I remain concerned with the potential adverse effects on wild salmon stocks from fishery harvest (Figure 4). Limiting wild salmon harvest by adjusting fishery timing and location, restricting catches to marked hatchery fish (mark-selective fishery rules), and improving spawning, rearing, and migrating habitat, could help address these issues.

I am also concerned with the poor returns (escapement) from the Coleman Hatchery’s in-river smolt releases that result in low fishery contributions, low escapement (Figure 5), and high rates of adult spawner straying to other spawning streams.  To address this problem agencies have considered higher smolt production, increased near-hatchery releases, trucking smolts to Bay-Delta-Coast, transporting eggs to Coleman from other hatcheries, hatchery fry releases to river floodplain and estuary habitats, reducing in-river predators, and improving migrating habitat during smolt releases.  All of these measures could help minimize the extent of this problem.

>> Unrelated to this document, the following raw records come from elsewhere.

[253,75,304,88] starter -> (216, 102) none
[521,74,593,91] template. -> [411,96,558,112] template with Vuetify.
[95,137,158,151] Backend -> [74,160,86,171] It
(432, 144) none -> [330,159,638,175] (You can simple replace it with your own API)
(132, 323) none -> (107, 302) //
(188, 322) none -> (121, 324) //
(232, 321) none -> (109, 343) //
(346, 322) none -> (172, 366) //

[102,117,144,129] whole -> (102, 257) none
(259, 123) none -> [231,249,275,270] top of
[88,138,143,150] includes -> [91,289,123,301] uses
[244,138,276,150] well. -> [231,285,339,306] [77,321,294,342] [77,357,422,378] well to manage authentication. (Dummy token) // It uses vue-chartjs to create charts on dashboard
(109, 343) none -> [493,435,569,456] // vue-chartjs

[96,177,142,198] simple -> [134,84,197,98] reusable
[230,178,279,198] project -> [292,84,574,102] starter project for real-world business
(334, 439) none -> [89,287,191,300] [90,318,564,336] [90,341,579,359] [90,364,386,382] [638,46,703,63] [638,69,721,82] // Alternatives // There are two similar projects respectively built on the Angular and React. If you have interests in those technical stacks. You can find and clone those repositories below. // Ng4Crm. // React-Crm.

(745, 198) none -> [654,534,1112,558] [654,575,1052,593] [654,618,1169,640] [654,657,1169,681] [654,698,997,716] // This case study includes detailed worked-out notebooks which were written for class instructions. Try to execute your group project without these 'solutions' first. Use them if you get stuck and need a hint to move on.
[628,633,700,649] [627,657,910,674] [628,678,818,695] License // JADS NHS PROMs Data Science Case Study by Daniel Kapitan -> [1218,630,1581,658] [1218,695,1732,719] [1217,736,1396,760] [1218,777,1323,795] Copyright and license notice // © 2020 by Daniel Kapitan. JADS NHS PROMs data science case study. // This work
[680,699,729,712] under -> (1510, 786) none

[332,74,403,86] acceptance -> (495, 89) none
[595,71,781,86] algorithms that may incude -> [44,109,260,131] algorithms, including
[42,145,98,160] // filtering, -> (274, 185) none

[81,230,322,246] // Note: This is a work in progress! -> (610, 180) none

Figure 1. Note the very high escapement around the turn of the century. The improvement is attributable to the wet decade (1995-2005), increased hatchery production, trucking hatchery smolts to the Bay-Delta, and more protective management of fisheries and water supply. Subsequent poor escapement periods are generally attributed to multiyear drought impacts and over-fishing of drought-impacted salmon broodyears.

Figure 2. A 50% harvest rate is about what has occurred over the recent decade under normal fishery regulations.

Figure 3. This complicated semi-quantitative spawner-recruit model display attempts to show that a normal spawner-recruit relationship is overwhelmed by hatchery, harvest, and water-year hydrology effects on recruitment. I predict 2026 escapement (recruits) with a normal fishery will fall into the green box (200,000-400,000) because 2023 and 2024 were wetter (blue) water years. Without a fishery, escapement would be near or above 500,000, a number well above the target escapement.

Figure 4. These spawner estimates for the upper Sacramento River represent the natural spawning escapement of the mainstem Sacramento River. The decline in this escapement component is considered a key factor in the overall decline of the Sacramento River fall-run salmon population. The decline is generally attributed to increasingly poor habitat conditions (water flows and temperature, pollution, predation, and water diversions) and over-harvest of wild or natural-born fish in the fishery.

Figure 5. Adult fall-run salmon returns to the Coleman Hatchery in the upper Sacramento River have been below 10,000 for several years. Preliminary estimates for 2025 indicate sharply higher returns to the Coleman Hatchery (near 40,000 or higher), the result of good hatchery smolt survival, no fishery for three years, and good river conditions this summer and fall.